Katharina Wagner hatte Friedman telefonisch kontaktiert und ihre Entschuldigung anschließend schriftlich bestätigt. Sie räumte ein, dass das Festival die Situation falsch eingeschätzt habe. Friedman nahm ihre Entschuldigung an und wird nun seine Rede auf dem Festival halten.
In seiner Ansprache wird Friedman auf Richard Wagners Antisemitismus und die historischen Verbindungen der Familie zum NS-Regime eingehen.

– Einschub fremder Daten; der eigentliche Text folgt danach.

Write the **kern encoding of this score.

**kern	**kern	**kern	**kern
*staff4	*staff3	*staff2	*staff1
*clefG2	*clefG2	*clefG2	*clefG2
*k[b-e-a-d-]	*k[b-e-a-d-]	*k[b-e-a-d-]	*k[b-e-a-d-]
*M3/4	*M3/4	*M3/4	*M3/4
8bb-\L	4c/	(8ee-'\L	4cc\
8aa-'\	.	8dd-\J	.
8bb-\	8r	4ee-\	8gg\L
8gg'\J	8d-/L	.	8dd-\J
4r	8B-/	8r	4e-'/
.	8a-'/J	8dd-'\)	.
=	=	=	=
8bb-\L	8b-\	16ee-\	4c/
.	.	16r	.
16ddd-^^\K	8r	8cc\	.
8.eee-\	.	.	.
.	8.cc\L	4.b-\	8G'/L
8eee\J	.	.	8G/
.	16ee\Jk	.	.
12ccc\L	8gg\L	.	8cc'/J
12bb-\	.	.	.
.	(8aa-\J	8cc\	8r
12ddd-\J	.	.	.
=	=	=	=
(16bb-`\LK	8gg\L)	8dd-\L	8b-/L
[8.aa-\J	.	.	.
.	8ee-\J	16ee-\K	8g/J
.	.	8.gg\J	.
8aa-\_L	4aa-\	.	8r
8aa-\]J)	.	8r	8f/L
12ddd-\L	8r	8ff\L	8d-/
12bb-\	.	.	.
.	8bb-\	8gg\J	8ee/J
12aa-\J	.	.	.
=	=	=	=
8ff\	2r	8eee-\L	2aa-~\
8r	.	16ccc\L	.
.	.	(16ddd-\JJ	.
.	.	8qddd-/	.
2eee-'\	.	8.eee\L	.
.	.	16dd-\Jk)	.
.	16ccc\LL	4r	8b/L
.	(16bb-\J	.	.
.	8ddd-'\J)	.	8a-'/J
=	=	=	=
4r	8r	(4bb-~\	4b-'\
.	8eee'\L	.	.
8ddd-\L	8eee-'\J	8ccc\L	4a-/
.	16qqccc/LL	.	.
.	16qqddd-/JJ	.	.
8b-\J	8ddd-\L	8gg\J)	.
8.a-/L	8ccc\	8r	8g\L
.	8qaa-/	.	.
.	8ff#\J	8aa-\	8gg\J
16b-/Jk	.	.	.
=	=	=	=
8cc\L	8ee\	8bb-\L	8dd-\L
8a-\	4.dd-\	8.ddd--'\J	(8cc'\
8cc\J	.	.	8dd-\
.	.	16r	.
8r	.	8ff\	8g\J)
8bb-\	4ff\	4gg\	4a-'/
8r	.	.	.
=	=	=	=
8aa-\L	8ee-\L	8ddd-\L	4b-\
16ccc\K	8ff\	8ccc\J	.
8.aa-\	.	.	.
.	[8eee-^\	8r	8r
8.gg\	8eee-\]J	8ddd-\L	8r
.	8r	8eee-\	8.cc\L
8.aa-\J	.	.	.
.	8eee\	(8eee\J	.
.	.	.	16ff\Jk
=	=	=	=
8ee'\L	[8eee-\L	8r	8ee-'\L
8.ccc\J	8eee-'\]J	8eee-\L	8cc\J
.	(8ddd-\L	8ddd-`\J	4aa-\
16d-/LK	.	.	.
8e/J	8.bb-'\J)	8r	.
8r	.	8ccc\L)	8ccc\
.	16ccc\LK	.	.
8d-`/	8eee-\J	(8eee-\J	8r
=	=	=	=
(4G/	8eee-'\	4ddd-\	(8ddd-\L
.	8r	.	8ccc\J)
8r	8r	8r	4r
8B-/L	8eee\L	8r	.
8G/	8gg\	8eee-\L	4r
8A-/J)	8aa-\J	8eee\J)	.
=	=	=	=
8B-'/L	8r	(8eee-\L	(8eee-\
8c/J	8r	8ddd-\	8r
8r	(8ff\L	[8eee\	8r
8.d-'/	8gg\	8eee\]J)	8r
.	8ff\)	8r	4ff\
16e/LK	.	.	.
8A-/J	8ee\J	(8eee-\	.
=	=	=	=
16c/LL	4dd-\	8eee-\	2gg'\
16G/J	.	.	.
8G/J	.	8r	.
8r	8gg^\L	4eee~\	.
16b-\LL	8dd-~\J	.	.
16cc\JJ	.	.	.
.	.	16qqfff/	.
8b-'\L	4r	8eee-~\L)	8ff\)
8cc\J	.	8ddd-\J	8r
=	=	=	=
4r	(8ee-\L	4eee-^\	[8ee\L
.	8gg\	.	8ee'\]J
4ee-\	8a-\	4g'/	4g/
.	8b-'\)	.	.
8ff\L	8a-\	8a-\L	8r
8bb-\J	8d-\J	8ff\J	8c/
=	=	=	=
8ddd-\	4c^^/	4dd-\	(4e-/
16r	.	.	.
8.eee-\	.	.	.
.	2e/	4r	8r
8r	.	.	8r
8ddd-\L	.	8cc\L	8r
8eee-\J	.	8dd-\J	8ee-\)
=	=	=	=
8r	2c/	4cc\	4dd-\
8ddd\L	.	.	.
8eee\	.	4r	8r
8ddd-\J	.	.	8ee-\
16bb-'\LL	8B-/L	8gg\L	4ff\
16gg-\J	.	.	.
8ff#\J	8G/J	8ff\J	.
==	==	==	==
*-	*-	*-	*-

Der Titel des Konzerts könnte jedoch noch vor dem neuen Termin angepasst werden.
Der ursprünglich vorgesehene Dirigent, Christian Thielemann, wird die Veranstaltung aufgrund von Terminüberschneidungen nicht leiten. Das Festival hat noch nicht bekannt gegeben, wer die musikalische Leitung übernehmen wird. Die Einnahmen aus dem Konzert fließen in Stipendien für junge israelische Musiker.
Das Gedenkkonzert findet somit unter geänderten Bedingungen statt. Katharina Wagners Entschuldigung hat den unmittelbaren Konflikt mit Michel Friedman beigelegt. Die endgültigen Details der Veranstaltung, darunter Titel und Dirigent, stehen jedoch noch aus.